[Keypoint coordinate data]
___
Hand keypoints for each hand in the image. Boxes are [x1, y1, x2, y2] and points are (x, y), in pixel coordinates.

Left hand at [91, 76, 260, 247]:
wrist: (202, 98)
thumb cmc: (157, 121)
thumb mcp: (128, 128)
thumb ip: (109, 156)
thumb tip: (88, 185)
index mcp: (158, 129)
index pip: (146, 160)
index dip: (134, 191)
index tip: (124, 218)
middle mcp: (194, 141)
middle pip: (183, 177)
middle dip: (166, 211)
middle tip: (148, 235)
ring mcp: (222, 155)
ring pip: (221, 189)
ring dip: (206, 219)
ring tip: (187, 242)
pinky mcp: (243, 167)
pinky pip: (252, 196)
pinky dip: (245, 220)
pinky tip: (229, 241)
___
:: Required action ::
Where does "hand" appear in the records above? Copy each line that holds it.

:: Answer box ::
Hand keypoints for each hand in the image. Boxes are [x1, y1, x2, y2] and points are (x, y), in pixel coordinates.
Left hand at [91, 76, 260, 247]:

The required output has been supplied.